Now, you might think that people would be used to the idea of two women falling in love and wanting to have a baby. Women are having babies all over the place these days, and some of them are not even getting told off for it. Lord Sir Professor His Holiness Robert Winston has announced that he regrets having a go at older mothers. Single people are allowed to adopt babies - in fact, anyone can if they have a combined IQ in double figures and will consider taking one of those old-fashioned British ones. Even Brian in The Archers was grudgingly thinking of forgiving Adam and Ian for considering a surrogate but then the sneaky woman went and took her womb away. Mind you, what can you expect from these feckless girls?
Somehow, though, it's still seen as a little bit grubby for a gay couple to make a baby.

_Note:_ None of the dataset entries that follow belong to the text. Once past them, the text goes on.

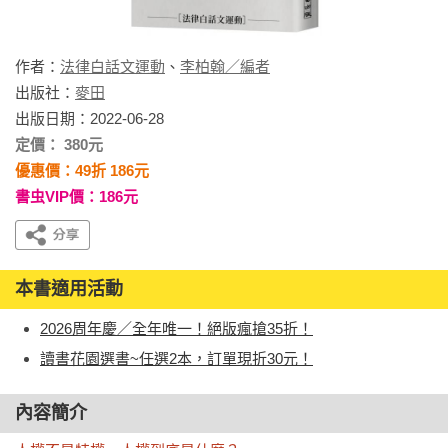
作者：
法律白話文運動
、
李柏翰／編者
出版社：
麥田
出版日期：2022-06-28
定價： 380元
優惠價：49折 186元
書虫VIP價：186元
本書適用活動
2026周年慶／全年唯一！絕版瘋搶35折！
讀書花園選書~任選2本，訂單現折30元！
內容簡介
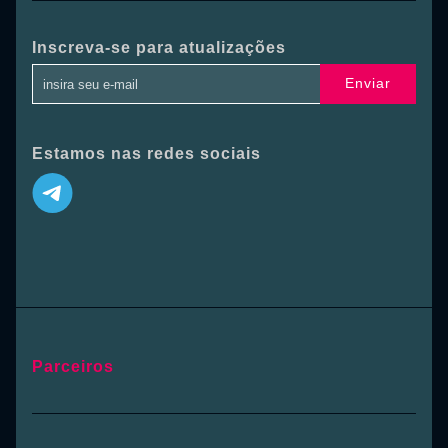
Inscreva-se para atualizações
Enviar
Estamos nas redes sociais
Parceiros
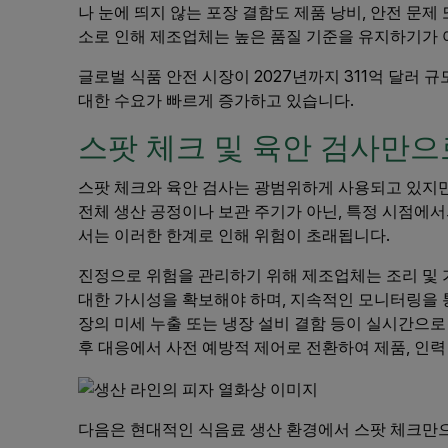
나 눈에 띄지 않는 포장 결함도 제품 낭비, 안전 문제
소로 인해 제조업체는 높은 품질 기준을 유지하기가 
글로벌 식품 안전 시장이 2027년까지 311억 달러
대한 수요가 빠르게 증가하고 있습니다.
스팟 체크 및 육안 검사만으
스팟 체크와 육안 검사는 광범위하게 사용되고 있지만
전체 생산 공정이나 보관 주기가 아닌, 특정 시점에
서는 이러한 한계로 인해 위험이 초래됩니다.
진정으로 위험을 관리하기 위해 제조업체는 조리 및 
대한 가시성을 확보해야 하며, 지속적인 모니터링을 통
장의 미세 누출 또는 냉장 설비 결함 등이 실시간으로
후 대응에서 사전 예방적 제어로 전환하여 제품, 인력
다음은 현대적인 식음료 생산 환경에서 스팟 체크만으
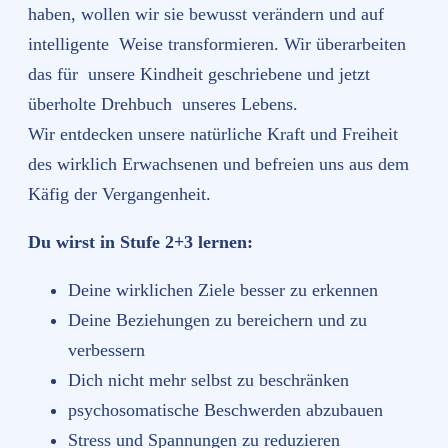
haben, wollen wir sie bewusst verändern und auf
intelligente Weise transformieren. Wir überarbeiten
das für unsere Kindheit geschriebene und jetzt
überholte Drehbuch unseres Lebens.
Wir entdecken unsere natürliche Kraft und Freiheit
des wirklich Erwachsenen und befreien uns aus dem
Käfig der Vergangenheit.
Du wirst in Stufe 2+3 lernen:
Deine wirklichen Ziele besser zu erkennen
Deine Beziehungen zu bereichern und zu
verbessern
Dich nicht mehr selbst zu beschränken
psychosomatische Beschwerden abzubauen
Stress und Spannungen zu reduzieren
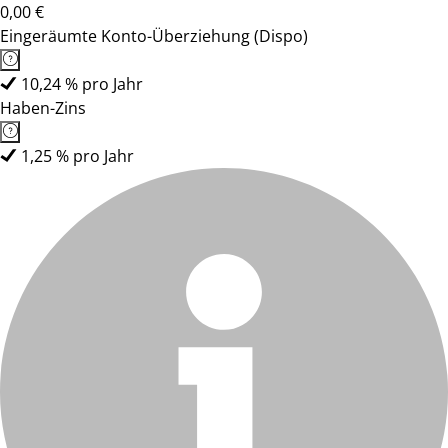
0,00 €
Eingeräumte Konto-Überziehung (Dispo)
10,24 % pro Jahr
Haben-Zins
1,25 % pro Jahr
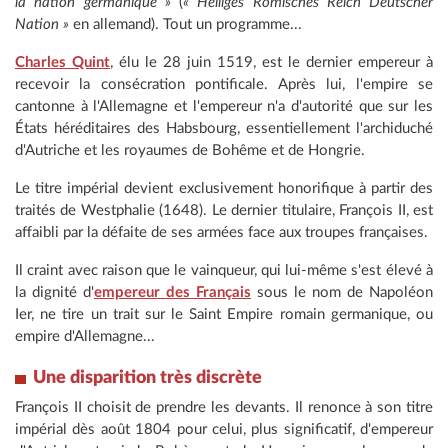
la nation germanique »
(
« Heiliges Römisches Reich Deutscher
Nation »
en allemand). Tout un programme...
Charles Quint
, élu le 28 juin 1519, est le dernier empereur à
recevoir la consécration pontificale. Après lui, l'empire se
cantonne à l'Allemagne et l'empereur n'a d'autorité que sur les
États héréditaires des Habsbourg, essentiellement l'archiduché
d'Autriche et les royaumes de Bohême et de Hongrie.
Le titre impérial devient exclusivement honorifique à partir des
traités de Westphalie (1648). Le dernier titulaire, François II, est
affaibli par la défaite de ses armées face aux troupes françaises.
Il craint avec raison que le vainqueur, qui lui-même s'est élevé à
la dignité d'
empereur des Français
sous le nom de Napoléon
Ier, ne tire un trait sur le Saint Empire romain germanique, ou
empire d'Allemagne...
Une disparition très discrète
François II choisit de prendre les devants. Il renonce à son titre
impérial dès août 1804 pour celui, plus significatif, d'empereur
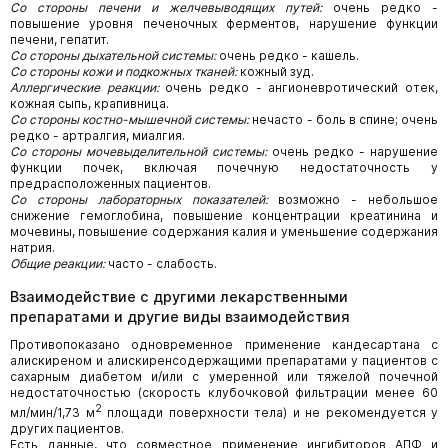
Со стороны печени и желчевыводящих путей:
очень редко -
повышение уровня печеночных ферментов, нарушение функции
печени, гепатит.
Со стороны дыхательной системы:
очень редко - кашель.
Со стороны кожи и подкожных тканей:
кожный зуд.
Аллергические реакции:
очень редко - ангионевротический отек,
кожная сыпь, крапивница.
Со стороны костно-мышечной системы:
нечасто - боль в спине; очень
редко - артралгия, миалгия.
Со стороны мочевыделительной системы:
очень редко - нарушение
функции почек, включая почечную недостаточность у
предрасположенных пациентов.
Со стороны лабораторных показателей:
возможно - небольшое
снижение гемоглобина, повышение концентрации креатинина и
мочевины, повышение содержания калия и уменьшение содержания
натрия.
Общие реакции:
часто - слабость.
Взаимодействие с другими лекарственными
препаратами и другие виды взаимодействия
Противопоказано одновременное применение кандесартана с
алискиреном и алискиренсодержащими препаратами у пациентов с
сахарным диабетом и/или с умеренной или тяжелой почечной
недостаточностью (скорость клубочковой фильтрации менее 60
2
мл/мин/1,73 м
площади поверхности тела) и не рекомендуется у
других пациентов.
Есть данные, что совместное применение ингибиторов АПФ и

It's all that grappling with sperm and turkey baster talk from certain Eighties lady comedians. How "strong" the child will have to be - because, of course, children of heterosexual, married parents never get bullied at school.
You have to salute Airey and her live-in lesbian lover Jacquie for their services to wordplay. We only hope the happy couple name their daughter Mary and get her a canary and a job in the dairy as soon as she can walk.